START Selected text

Simple Beam to Build
Down through the years a few simple beam antennas have emerged from the pack to stay around and are used by those interested in keeping the operating costs down. These simple beams are inexpensive to construct and are usually a mono-band antenna, with the exception of the W8JK array, which can cover from 14 to 30 MHz. These beams can be constructed from inexpensive components and, if careful choice of materials is exercised, will last a long time.
Excellent DX Antennas
Most of them are bi-directional, because in the days of BR, (Before Rotors) the problem of moving your antenna was a little difficult. This would enable a ham in the central US to aim one of these antennas at Europe and be able to cover parts of the Far East at the same time. The angle of radiation is low, making them excellent DX antennas. Most of them were fed with open wire feedlines, which is rather scarce now. However, with an antenna coupler and a balun, one of these antennas could be fed with coax or 300 ohm feedline and matched with a coupler to match the transmitter properly.

END Selected text

> [The request]:
Copy out the text on simple beam antennas in full, word for word.

START Dataset rows

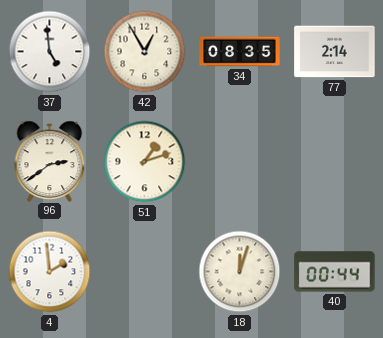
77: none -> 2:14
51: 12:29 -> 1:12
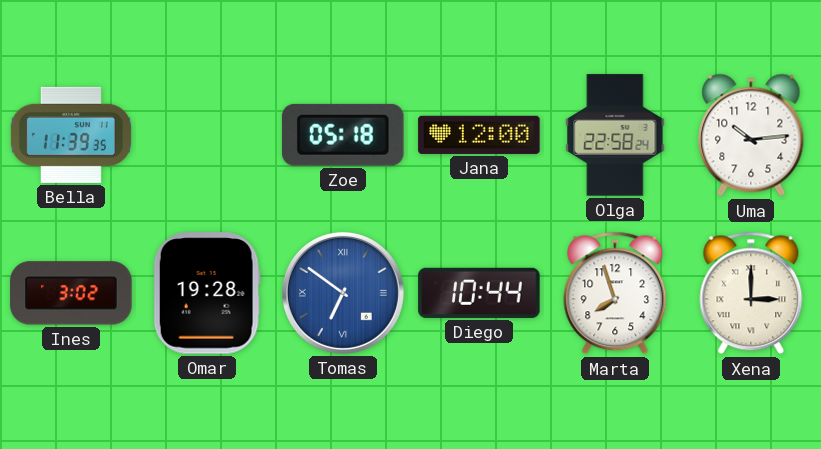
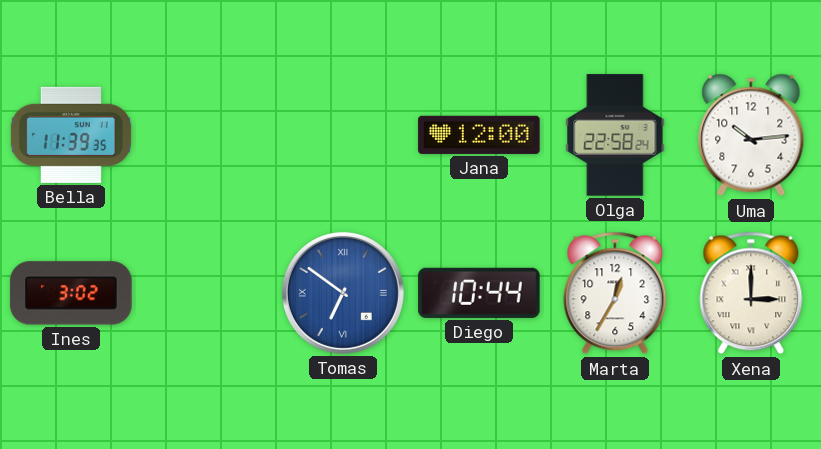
Zoe: 05:18 -> none
Omar: 19:28 -> none
Marta: 7:57 -> 12:35
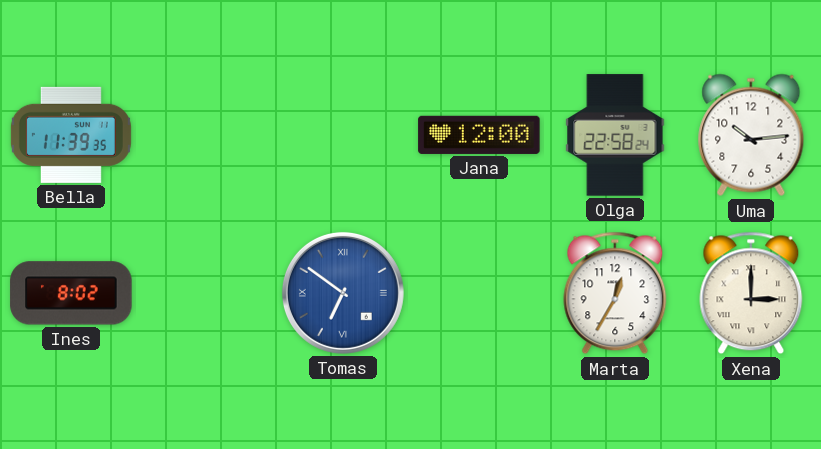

END Dataset rows

> [Exercise response]:
Simple Beam to Build
Down through the years a few simple beam antennas have emerged from the pack to stay around and are used by those interested in keeping the operating costs down. These simple beams are inexpensive to construct and are usually a mono-band antenna, with the exception of the W8JK array, which can cover from 14 to 30 MHz. These beams can be constructed from inexpensive components and, if careful choice of materials is exercised, will last a long time.
Excellent DX Antennas
Most of them are bi-directional, because in the days of BR, (Before Rotors) the problem of moving your antenna was a little difficult. This would enable a ham in the central US to aim one of these antennas at Europe and be able to cover parts of the Far East at the same time. The angle of radiation is low, making them excellent DX antennas. Most of them were fed with open wire feedlines, which is rather scarce now. However, with an antenna coupler and a balun, one of these antennas could be fed with coax or 300 ohm feedline and matched with a coupler to match the transmitter properly.